Most of these festivals revolve round agriculture, it being the main-stay of Naga society. Over 85% population of Nagaland is directly dependent on agriculture and lives in a thousand and odd villages situated on high hill tops or slopes overlooking green valleys humming with murmuring streams. In this blissful setting Nagas enjoy the blessing of Nature with rare gusto. In most of the places agriculture consists of mono crop.

Although some religious and spiritual sentiments are inter woven into secular rites and rituals, the predominant theme of the festivals is offering of prayers to a Supreme Being having different names in different Naga dialects. At these festivals, the spirit of Gods are propitiated with sacrifices by the Village Shaman for a bountiful harvest either before the sowing or on the eve of harvest.

One of the well-known festival is the Sekrenyi Festival of the Angami Naga tribe .

The Angamis celebrate Sekrenyi in the month of February. It normally falls on the 25th day of the Angami month of "KEZEI" (in the month of February). The ten-day festival is also called Phousanyi by the Angamis.

The festival follows a circle of ritual and ceremony, the first being Kizie. A few drops of rice water taken from the top of the jug, called Zumho are put in to leaves and placed at the three main posts of the house by the lady of the household. The first day begins with all young and old going to the village well to bathe.
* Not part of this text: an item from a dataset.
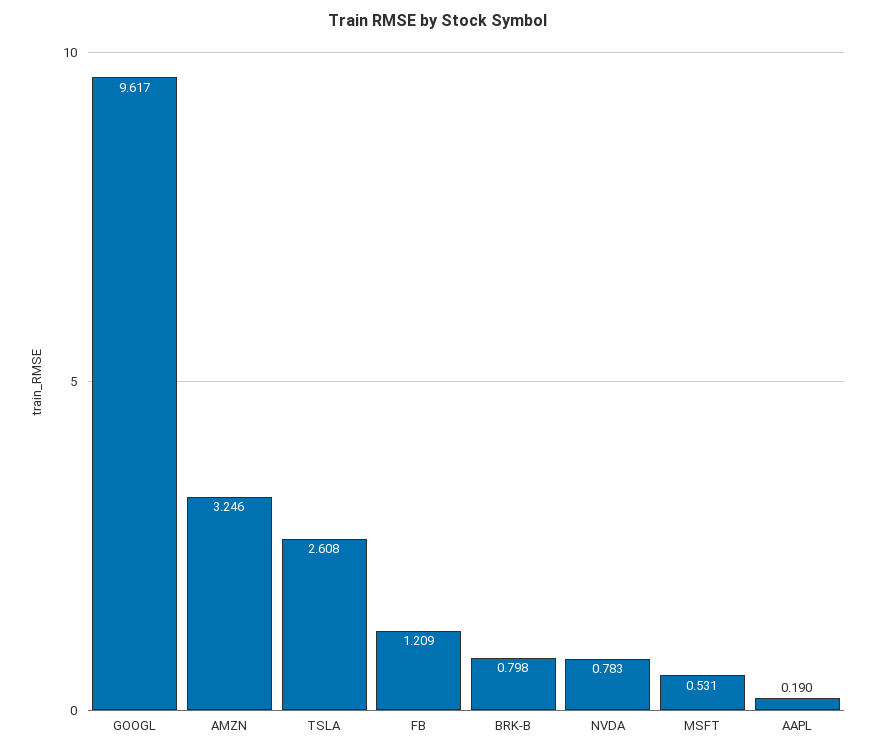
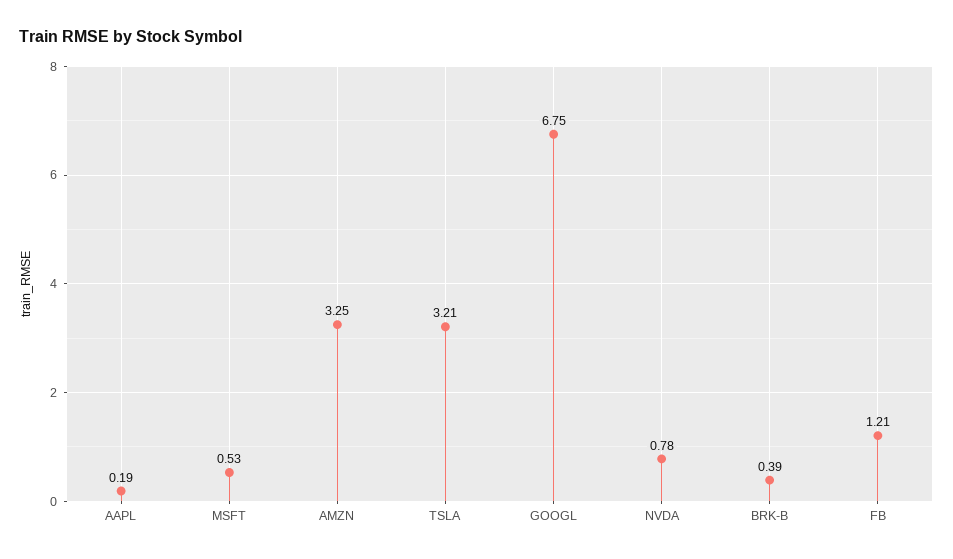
GOOGL: 9.617 -> 6.75
TSLA: 2.608 -> 3.21
BRK-B: 0.798 -> 0.39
In the night, two young men will go to the well to clean it. Some of the village youth guard the well in the night as no one is allowed to fetch water after cleaning the well. The womenfolk, especially, are not allowed to touch the well water. Hence they have to see that water is fetched for the household before the well cleaning. Early the next morning, all the young men of the village rise to wash themselves at the well. The whole process is carried out in a ritualistic manner. The young men will don two new shawls (the white Mhoushü and the black Lohe) and sprinkle water on their breast, knees and on their right arm. This ceremony is called Dzuseva (touching the sleeping water) and it assures them that all their ills and misfortunes have been washed away by the purified well-water.

On their return from the well, a cock is sacrificed by throttling it with the bare hands. It is taken as a good omen when the right leg falls over the left leg as the cock falls down. The innards of the fowl are taken out hung outside the house for the Village elders to come and inspect it. Beginning from the fourth day of the festival, a three-day session of singing and feasting starts.
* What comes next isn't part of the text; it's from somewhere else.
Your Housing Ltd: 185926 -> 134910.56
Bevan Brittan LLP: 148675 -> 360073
The Thekra Hie is the best part of the festival where the young people of the village sit together and sing traditional songs throughout the day. Jugs of rice-beer and plates of meat are placed before the participants. On the seventh day the young men go for hunting. The most important ceremony falls on the eighth day when the bridge-pulling or gate-pulling is performed or inter-village visits are exchanged. Until the close of the festival no one goes to the fields and all field work ceases during this season of feasting and song.

The young unmarried girls with closely shaven heads sit down with the bronzed youth sing tunes bygone ages, recreating a past where no care touched the human soul.